The chance to be the city’s first elected mayor in generations is attracting a long list of candidates who also will have the distinction of being the first Maine politicians content to be a voter’s second or third choice, thanks to ranked-choice voting. Ten candidates have registered with the city so far, meaning they are free to raise money and build a campaign organization.
The ballot is expected to get even more crowded in the coming weeks, with candidates attracted by the full-time job — it will pay about $66,000 a year — the four-year term, some limited powers and the ability to set precedents.

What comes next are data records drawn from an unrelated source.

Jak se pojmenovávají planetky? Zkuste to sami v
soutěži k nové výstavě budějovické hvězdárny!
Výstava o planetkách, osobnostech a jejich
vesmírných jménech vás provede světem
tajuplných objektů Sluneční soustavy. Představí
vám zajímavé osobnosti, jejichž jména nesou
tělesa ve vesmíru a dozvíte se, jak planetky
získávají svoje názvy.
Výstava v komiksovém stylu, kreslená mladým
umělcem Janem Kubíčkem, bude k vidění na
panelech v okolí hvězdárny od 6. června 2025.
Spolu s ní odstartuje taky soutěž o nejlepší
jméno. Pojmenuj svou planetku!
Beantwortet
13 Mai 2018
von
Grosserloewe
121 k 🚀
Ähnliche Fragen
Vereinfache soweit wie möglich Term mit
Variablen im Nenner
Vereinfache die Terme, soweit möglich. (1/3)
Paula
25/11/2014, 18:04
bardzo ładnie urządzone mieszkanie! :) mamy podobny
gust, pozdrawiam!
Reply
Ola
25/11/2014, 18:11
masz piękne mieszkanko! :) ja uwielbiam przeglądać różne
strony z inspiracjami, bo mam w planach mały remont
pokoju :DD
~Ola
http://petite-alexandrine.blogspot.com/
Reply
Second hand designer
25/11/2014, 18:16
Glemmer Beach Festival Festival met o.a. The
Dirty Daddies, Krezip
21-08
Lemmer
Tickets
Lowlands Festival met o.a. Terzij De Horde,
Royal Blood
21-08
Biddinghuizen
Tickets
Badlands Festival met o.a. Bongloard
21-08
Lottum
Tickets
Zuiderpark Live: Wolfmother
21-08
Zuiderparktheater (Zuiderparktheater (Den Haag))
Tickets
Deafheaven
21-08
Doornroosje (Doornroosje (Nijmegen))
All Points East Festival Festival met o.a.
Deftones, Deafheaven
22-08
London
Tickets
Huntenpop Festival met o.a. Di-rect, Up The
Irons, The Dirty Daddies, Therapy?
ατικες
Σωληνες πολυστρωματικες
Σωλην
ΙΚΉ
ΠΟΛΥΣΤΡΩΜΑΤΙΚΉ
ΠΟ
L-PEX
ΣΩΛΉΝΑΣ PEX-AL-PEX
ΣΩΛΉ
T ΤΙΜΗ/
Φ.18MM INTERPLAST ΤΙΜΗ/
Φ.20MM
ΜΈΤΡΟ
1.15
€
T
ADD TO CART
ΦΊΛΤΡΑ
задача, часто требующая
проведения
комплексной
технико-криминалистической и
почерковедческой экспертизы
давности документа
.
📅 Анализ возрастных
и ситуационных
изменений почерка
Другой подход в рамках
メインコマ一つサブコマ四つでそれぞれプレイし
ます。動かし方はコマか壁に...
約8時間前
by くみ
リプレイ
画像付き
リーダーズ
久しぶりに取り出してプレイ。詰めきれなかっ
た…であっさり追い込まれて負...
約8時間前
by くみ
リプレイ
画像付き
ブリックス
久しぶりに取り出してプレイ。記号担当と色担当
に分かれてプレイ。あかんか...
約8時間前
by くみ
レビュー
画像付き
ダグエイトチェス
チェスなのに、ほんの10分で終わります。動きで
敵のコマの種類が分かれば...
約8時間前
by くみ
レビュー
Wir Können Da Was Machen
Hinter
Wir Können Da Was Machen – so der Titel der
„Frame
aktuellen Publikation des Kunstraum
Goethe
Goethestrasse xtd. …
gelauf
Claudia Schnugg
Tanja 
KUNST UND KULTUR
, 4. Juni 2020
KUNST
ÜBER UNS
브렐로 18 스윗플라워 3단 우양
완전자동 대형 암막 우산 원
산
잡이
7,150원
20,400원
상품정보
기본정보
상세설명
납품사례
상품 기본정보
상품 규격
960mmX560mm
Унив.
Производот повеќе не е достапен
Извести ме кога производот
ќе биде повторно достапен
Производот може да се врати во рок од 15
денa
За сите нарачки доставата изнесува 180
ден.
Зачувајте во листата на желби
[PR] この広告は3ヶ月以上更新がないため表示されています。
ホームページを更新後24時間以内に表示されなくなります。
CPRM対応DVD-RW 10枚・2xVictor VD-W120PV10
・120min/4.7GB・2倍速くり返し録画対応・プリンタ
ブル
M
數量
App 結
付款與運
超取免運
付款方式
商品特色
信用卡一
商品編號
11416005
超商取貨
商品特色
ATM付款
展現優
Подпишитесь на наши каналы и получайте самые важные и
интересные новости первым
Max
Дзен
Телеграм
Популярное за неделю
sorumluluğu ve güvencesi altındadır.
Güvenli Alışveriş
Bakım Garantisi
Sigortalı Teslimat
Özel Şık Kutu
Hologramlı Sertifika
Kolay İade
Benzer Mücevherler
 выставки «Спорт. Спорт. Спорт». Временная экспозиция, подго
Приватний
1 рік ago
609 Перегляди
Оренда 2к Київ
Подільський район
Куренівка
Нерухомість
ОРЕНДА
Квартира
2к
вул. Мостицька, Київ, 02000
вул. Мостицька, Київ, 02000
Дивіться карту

“We’re looking for our George Washington, someone who can take the position and transform it,” said Jim Cohen, a former councilor and mayor who was on the charter commission that drafted the rules making the mayor position subject to ranked-choice voting. Voters ratified the charter in November.
Cohen said supporters believe an elected mayor is needed to provide leadership and establish a long-range vision for the city. Currently, mayors are city councilors who are chosen by their peers and hold the largely ceremonial post for one year.
Cohen is now involved in a group called Portland Tomorrow, whose members have developed a list of criteria they’d like to see in a mayor. Cohen reiterated that he’s not running. The organization also plans to publicize the ranked-choice election method, under which voters will mark their ballots not only for the candidate they’d like to see win, but also rank the rest in order of preference.